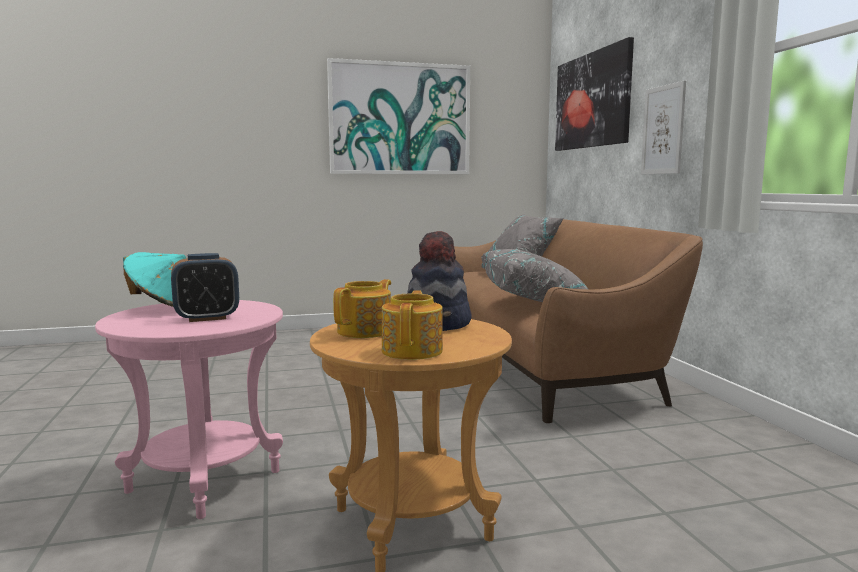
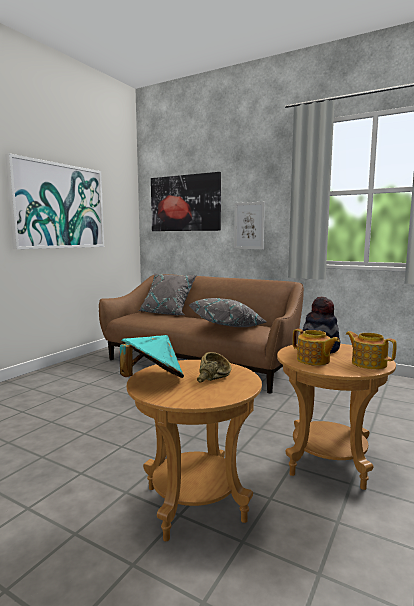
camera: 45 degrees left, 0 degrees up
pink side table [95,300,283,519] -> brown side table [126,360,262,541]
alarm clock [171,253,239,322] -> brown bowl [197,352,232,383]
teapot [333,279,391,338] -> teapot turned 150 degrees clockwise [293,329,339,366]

---

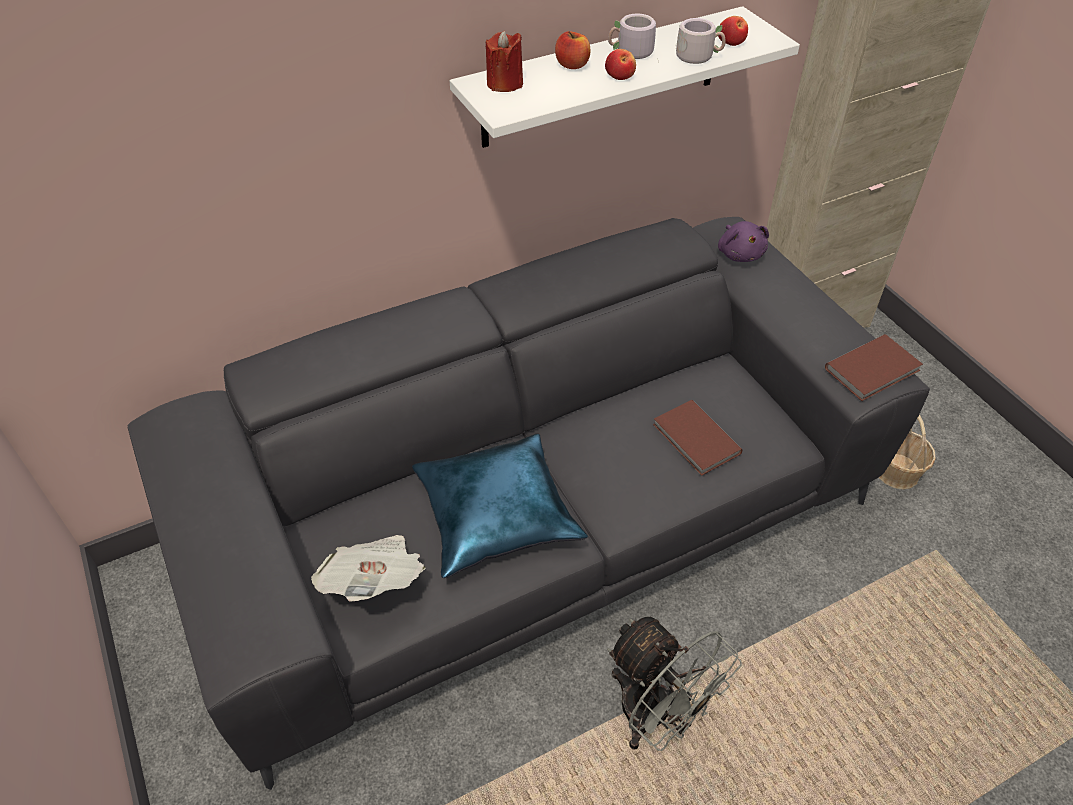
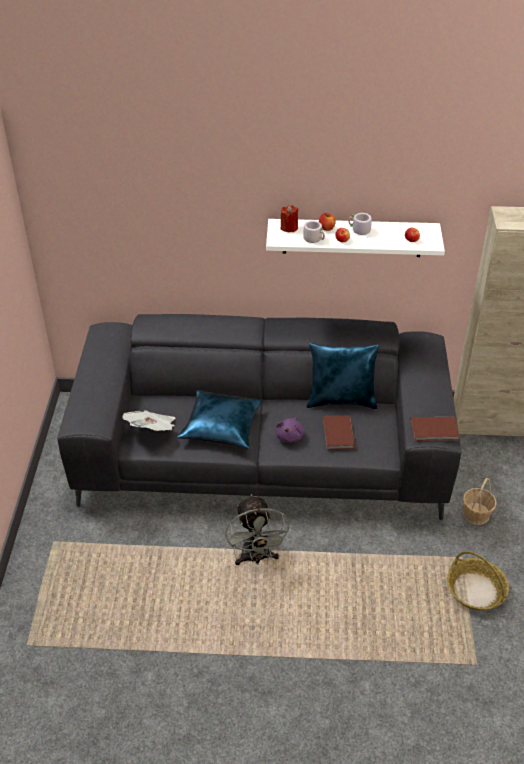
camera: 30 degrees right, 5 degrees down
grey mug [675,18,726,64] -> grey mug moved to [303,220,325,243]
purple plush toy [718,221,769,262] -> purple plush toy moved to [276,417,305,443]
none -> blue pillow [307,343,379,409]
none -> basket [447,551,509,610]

What is expected
Scan the material above for the word "moved", and copy each line where it appears.

Result below
grey mug [675,18,726,64] -> grey mug moved to [303,220,325,243]
purple plush toy [718,221,769,262] -> purple plush toy moved to [276,417,305,443]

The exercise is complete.